Every so often someone says something to me that penetrates deeply into my soul. One such case happened in the latter part of 2008.
I had been searching for a new chiropractor, someone I could trust, who knew their stuff inside-out and who was professional. After some time, research and high praises from friends/acquaintances I found exactly the person I was hoping for. I found Dr. Guo; he is a chiropractor & acupuncturist with a strong belief in Chinese medicine – he was perfect for me.
During one session while he was placing his acupuncture needles in the exact spots for my particular issues we chatted. Something about holding tension due to trust, past emotional & physical pain & trauma, etc. he said two final words to me before leaving the room; “stand tall”. He left me there for the usual 25 minutes with soothing music, heat lamps and the acupuncture needles towering but gently resting just below my skin.
Stand Tall. My mind was filled with thoughts of stand tall. My posture? My emotions? My attitude? Stand tall. There are so many ways I can stand tall; there are so many areas I need to stand tall in. I closed my eyes, I rested for the full 25 minutes with his gentle words replaying in my mind…stand tall.
Upon leaving his office that day I went through the next two weeks repeatedly hearing his voice telling me to stand tall. I stood tall, I kept my posture in check, I kept my self-confidence in higher esteem, I was reminded in nearly every situation to stand tall. Emotionally and physically, I stood tall.

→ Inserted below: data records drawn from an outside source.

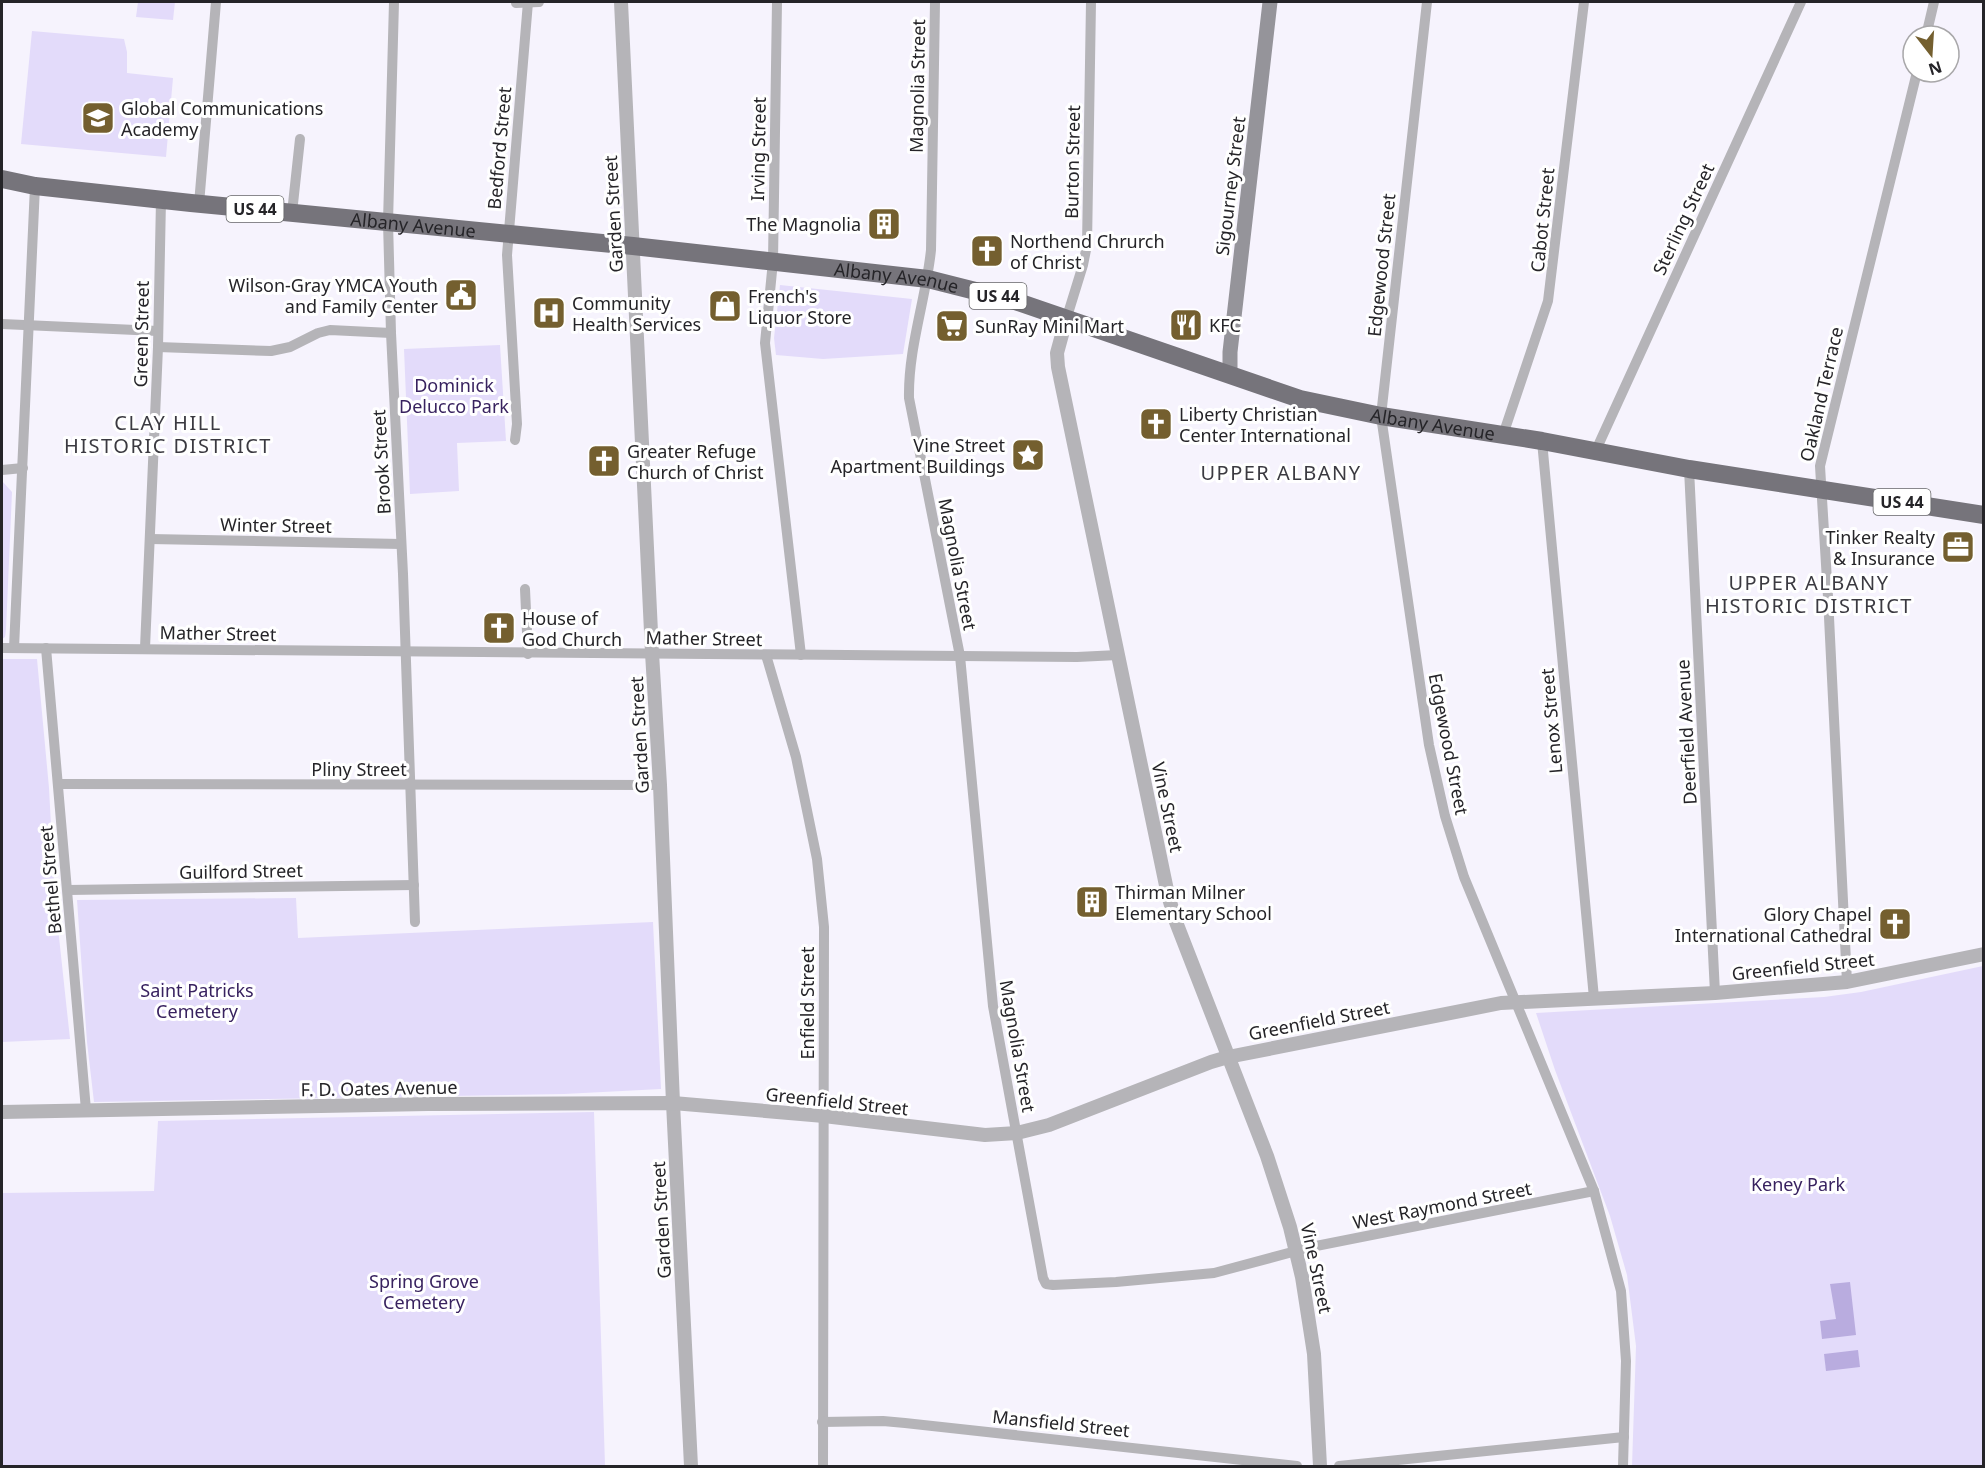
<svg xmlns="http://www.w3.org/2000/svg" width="1985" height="1468" font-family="'Noto Sans',sans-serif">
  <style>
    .green { fill: #e3dbfa }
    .water { fill: #b9acdf }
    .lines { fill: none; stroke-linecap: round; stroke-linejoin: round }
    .minor { stroke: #b5b4b8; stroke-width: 10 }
    .tertiary { stroke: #b5b4b8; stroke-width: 14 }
    .secondary { stroke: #95949a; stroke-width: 15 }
    .trunk { stroke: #76747b; stroke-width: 18 }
    .labels { text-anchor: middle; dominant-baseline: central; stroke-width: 6; stroke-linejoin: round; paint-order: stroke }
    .shield { fill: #fff; stroke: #666668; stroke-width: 1.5 }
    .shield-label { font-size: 16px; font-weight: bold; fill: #252428 }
    .street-label { font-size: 18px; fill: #252428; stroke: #fff }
    .poi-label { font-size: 18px; fill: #252428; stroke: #fff; text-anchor: start }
    .park-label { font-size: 18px; fill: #38225f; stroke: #fff }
    .neighbourhood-label { font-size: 20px; letter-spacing: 1.5px; fill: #3b3a41; stroke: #fff }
  </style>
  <rect width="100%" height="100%" fill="#f6f3fd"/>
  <g class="green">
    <path d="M138,2h37l-2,18 -37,-3z"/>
    <path d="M32,31l92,8 3,13v21l46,5 -7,79 -145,-13z"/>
    <path d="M780,285l132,14 -9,55 -80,5 -47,-4 -2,-17z"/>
    <path d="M500,345l6,96 -49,2 2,48 -49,3 -6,-145z"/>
    <path d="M2,481l10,11 -6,138 -1,7 -3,2z"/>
    <path d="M2,659h35l12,129 6,112 15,139 -68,3z"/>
    <path d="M296,898l2,40 355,-16 8,167 -97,5 -470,8 -7,-60 -10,-142z"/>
    <path d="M1983,966v500h-351l4,-120 -9,-71 -17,-59 -55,-146 -19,-57 288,-16 37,-5z"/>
    <path d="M594,1112l11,354h-603v-273l152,-2 4,-70z"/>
  </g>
  <g class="water">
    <path d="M1850,1282l6,53 -34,4 -2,-18 16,-2 -6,-35z"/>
    <path d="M1858,1350l2,17 -34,4 -2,-17z"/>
  </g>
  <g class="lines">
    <g class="minor">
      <path d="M394,2l-6,220 3,111 12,241 12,348"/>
      <path d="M777,2l-4,259 -8,82 36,312"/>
      <path d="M935,2l-4,248c-5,49 -23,98 -22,148l51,258 33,350 50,272 3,6 7,1 63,-3 98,-9 97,-26 283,-56"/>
      <path d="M1427,2l-46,414 48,329 16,71 19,61 130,314 27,100 5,70 -3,105"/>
      <path d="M516,3l23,-1"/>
      <path d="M1926,36l8,-34"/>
      <path d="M199,204l17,-202"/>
      <path d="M292,213l8,-74"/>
      <path d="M1066,320l17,-55 4,-20 4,-243"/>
      <path d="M2,324l156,7"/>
      <path d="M158,347l113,4 19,-4 28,-14 12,-3 61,3"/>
      <path d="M1503,435l45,-134 36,-299"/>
      <path d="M515,440l2,-16 -10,-169 21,-253"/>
      <path d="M1542,441l52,557"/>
      <path d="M1596,450l205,-448"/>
      <path d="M1689,469l26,524"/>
      <path d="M2,470l21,-2"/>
      <path d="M150,539l251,5"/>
      <path d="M525,589l3,65"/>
      <path d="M2,648l1075,9 41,-2"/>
      <path d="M14,648l21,-462"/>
      <path d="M46,648l40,462"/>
      <path d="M145,648l13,-301 3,-147"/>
      <path d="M766,655l30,102 21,102 7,68 -1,539"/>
      <path d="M58,784l602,1"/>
      <path d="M68,890l346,-5"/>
      <path d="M1847,982l-19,-385 -8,-131 97,-394"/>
      <path d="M822,1422l61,-1 22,2 392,43"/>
      <path d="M1339,1466l285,-29"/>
    </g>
    <g class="tertiary">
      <path d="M621,2l31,651 8,132 13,318 18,363"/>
      <path d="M1066,320l-9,33 1,14 110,528 8,27 91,234 23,71 12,50 12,77 6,112"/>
      <path d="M2,1112l426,-8 245,-1 151,13 161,19 32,-2 32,-8 162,-63 17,-5 273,-54 214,-10 132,-11 137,-28"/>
    </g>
    <path class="secondary" d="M1230,375v-23l40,-350"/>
    <path class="trunk" id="s1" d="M2,179l33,7 156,17 442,43 295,33 87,22 285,98 81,17 161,25 147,28 295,46"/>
  </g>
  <defs>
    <symbol id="school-square" viewBox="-11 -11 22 22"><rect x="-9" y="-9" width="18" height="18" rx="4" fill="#745f2f" stroke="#fff"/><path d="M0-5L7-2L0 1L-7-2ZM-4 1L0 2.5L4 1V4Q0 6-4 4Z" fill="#fff"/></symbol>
    <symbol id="building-square" viewBox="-11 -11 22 22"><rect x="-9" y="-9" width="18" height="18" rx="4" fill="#745f2f" stroke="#fff"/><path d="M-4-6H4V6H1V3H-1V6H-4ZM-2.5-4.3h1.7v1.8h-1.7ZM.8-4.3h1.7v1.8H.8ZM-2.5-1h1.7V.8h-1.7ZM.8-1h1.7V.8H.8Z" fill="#fff"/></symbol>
    <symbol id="church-square" viewBox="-11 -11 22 22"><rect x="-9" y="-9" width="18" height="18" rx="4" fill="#745f2f" stroke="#fff"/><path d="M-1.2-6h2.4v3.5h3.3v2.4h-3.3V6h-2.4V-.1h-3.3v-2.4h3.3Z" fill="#fff"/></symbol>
    <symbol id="civic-square" viewBox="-11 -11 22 22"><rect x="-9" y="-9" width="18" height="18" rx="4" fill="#745f2f" stroke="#fff"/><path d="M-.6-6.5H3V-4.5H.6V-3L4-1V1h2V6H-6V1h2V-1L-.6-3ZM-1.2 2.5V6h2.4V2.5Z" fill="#fff"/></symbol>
    <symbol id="shop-square" viewBox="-11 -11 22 22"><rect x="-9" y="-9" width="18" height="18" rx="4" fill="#745f2f" stroke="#fff"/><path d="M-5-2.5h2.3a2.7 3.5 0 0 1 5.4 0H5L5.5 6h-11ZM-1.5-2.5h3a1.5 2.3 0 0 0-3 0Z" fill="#fff"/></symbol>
    <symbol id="hospital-square" viewBox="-11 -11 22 22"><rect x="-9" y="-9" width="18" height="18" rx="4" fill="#745f2f" stroke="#fff"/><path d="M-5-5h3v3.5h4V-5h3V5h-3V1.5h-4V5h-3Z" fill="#fff"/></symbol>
    <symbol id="restaurant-square" viewBox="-11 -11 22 22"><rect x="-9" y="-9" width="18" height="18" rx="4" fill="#745f2f" stroke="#fff"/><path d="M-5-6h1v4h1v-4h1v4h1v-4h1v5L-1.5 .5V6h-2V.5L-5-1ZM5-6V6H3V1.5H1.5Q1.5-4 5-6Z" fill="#fff"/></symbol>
    <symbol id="supermarket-square" viewBox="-11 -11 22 22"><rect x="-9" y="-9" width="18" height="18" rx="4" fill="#745f2f" stroke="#fff"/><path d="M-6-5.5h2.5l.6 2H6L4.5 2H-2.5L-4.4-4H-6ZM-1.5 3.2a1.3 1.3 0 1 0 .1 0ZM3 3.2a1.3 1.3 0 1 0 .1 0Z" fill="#fff"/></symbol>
    <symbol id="sight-square" viewBox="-11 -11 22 22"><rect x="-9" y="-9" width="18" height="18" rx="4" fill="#745f2f" stroke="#fff"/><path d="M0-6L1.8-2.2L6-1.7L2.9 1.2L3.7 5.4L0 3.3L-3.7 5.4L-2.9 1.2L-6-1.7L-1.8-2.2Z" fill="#fff"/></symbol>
    <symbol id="office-square" viewBox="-11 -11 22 22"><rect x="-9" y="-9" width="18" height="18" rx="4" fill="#745f2f" stroke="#fff"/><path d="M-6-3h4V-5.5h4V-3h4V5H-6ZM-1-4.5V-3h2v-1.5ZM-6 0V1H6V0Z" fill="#fff"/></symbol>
  </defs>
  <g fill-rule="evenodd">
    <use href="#school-square" x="79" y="99" width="38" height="38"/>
    <use href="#building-square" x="865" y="205" width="38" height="38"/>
    <use href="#church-square" x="968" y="232" width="38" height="38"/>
    <use href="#civic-square" x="442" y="276" width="38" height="38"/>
    <use href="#shop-square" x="706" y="287" width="38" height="38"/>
    <use href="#hospital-square" x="530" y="294" width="38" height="38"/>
    <use href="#restaurant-square" x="1167" y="306" width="38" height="38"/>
    <use href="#supermarket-square" x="933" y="307" width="38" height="38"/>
    <use href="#church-square" x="1137" y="405" width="38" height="38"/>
    <use href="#sight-square" x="1009" y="436" width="38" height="38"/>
    <use href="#church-square" x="585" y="442" width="38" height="38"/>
    <use href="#office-square" x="1939" y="528" width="38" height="38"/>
    <use href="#church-square" x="480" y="609" width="38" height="38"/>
    <use href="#building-square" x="1073" y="883" width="38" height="38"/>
    <use href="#church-square" x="1876" y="905" width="38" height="38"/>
  </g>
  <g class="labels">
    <g class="shield">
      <rect x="226.5" y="196" width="57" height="26" rx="4.5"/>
      <rect x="969.5" y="283" width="57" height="26" rx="4.5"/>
      <rect x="1873.5" y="489" width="57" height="26" rx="4.5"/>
    </g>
    <g class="shield-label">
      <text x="255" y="209">US 44</text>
      <text x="998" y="296">US 44</text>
      <text x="1902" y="502">US 44</text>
    </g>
    <g class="street-label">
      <text transform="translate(917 86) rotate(-89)">Magnolia Street</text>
      <text transform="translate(499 148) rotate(-85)">Bedford Street</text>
      <text transform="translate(758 149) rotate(-89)">Irving Street</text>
      <text transform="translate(1072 162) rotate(-89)">Burton Street</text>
      <text transform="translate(1230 186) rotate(-83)">Sigourney Street</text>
      <text transform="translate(613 214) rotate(-93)">Garden Street</text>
      <text transform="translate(1683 219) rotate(-65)">Sterling Street</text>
      <text transform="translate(1542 220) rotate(-84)">Cabot Street</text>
      <text stroke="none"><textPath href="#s1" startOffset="414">Albany Avenue</textPath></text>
      <text transform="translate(1381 265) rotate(-84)">Edgewood Street</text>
      <text stroke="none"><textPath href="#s1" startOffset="900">Albany Avenue</textPath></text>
      <text transform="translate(141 334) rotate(-89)">Green Street</text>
      <text transform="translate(1821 394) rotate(-77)">Oakland Terrace</text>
      <text stroke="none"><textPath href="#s1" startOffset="1458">Albany Avenue</textPath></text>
      <text transform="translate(381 462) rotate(-93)">Brook Street</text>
      <text transform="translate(276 525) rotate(1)">Winter Street</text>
      <text transform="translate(958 564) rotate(79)">Magnolia Street</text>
      <text transform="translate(218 633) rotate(1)">Mather Street</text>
      <text transform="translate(704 638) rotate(1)">Mather Street</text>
      <text transform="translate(1551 721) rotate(-95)">Lenox Street</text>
      <text transform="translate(1686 732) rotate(-93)">Deerfield Avenue</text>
      <text transform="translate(639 735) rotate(-93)">Garden Street</text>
      <text transform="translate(1449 744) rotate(79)">Edgewood Street</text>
      <text x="359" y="769">Pliny Street</text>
      <text transform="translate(1168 807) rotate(78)">Vine Street</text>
      <text transform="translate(241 871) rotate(-1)">Guilford Street</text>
      <text transform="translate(50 880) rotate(-95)">Bethel Street</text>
      <text transform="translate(1803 966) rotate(-6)">Greenfield Street</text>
      <text transform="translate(807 1003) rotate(-90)">Enfield Street</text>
      <text transform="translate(1319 1020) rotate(-11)">Greenfield Street</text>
      <text transform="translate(1018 1046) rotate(80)">Magnolia Street</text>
      <text transform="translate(379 1088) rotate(-1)">F. D. Oates Avenue</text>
      <text transform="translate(837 1101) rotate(6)">Greenfield Street</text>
      <text transform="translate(1442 1205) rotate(-11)">West Raymond Street</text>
      <text transform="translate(661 1220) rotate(-93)">Garden Street</text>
      <text transform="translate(1317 1268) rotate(78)">Vine Street</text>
      <text transform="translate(1061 1423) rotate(6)">Mansfield Street</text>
    </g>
    <g class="poi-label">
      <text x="121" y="108">Global Communications<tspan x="121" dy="21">Academy</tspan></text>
      <text x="861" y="224" text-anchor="end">The Magnolia</text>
      <text x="1010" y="241">Northend Chrurch<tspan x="1010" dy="21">of Christ</tspan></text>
      <text x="438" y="285" text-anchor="end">Wilson-Gray YMCA Youth<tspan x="438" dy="21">and Family Center</tspan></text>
      <text x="748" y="296">French's<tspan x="748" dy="21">Liquor Store</tspan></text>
      <text x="572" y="303">Community<tspan x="572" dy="21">Health Services</tspan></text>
      <text x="1209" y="325">KFC</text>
      <text x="975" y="326">SunRay Mini Mart</text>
      <text x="1179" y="414">Liberty Christian<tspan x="1179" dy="21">Center International</tspan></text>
      <text x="1005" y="445" text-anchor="end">Vine Street<tspan x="1005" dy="21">Apartment Buildings</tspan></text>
      <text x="627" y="451">Greater Refuge<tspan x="627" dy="21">Church of Christ</tspan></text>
      <text x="1935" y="537" text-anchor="end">Tinker Realty<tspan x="1935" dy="21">&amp; Insurance</tspan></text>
      <text x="522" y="618">House of<tspan x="522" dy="21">God Church</tspan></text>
      <text x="1115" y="892">Thirman Milner<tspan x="1115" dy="21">Elementary School</tspan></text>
      <text x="1872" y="914" text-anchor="end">Glory Chapel<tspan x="1872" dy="21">International Cathedral</tspan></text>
    </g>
    <g class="park-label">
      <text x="454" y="385">Dominick<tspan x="454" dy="21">Delucco Park</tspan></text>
      <text x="197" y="990">Saint Patricks<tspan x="197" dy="21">Cemetery</tspan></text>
      <text x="1798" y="1184">Keney Park</text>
      <text x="424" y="1281">Spring Grove<tspan x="424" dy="21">Cemetery</tspan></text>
    </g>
    <g class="neighbourhood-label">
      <text x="168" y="422">CLAY HILL<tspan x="168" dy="23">HISTORIC DISTRICT</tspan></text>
      <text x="1281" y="472">UPPER ALBANY</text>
      <text x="1809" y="582">UPPER ALBANY<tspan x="1809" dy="23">HISTORIC DISTRICT</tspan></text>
    </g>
  </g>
  <rect width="1985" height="1468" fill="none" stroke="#252428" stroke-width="6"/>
  <g transform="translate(1931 54) rotate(163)"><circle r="28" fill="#ffffff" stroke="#a8a7a9" stroke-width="1.5"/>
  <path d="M0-4.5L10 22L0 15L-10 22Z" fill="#745f2f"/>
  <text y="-9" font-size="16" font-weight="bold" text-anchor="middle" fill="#252428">N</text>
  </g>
</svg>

Two weeks later I returned to Dr. Guo’s office for my next treatment session. He went about his work while he asked how I was doing. I told him that just two simple words that he spoke to me last time hit me strongly in a positive way. I told him that I took his words “stand tall” in two ways, physically and emotionally, and that they made a positive impact on me and how I saw myself; he responded, “I meant them in two ways”.
Since then, those words have stayed with me. His advice was powerful. He often said things that I thought of as profound, but those two words were the most powerful for me at that time. I will forever remember and be thankful for Dr. Guo and his deep-rooted wisdom.
Let me state that the only reason I no longer see Dr. Guo is because I moved an hour and a half away from his office which I was traveling to for about 6 months after moving but it got to be too much and so I found a local chiropractic office.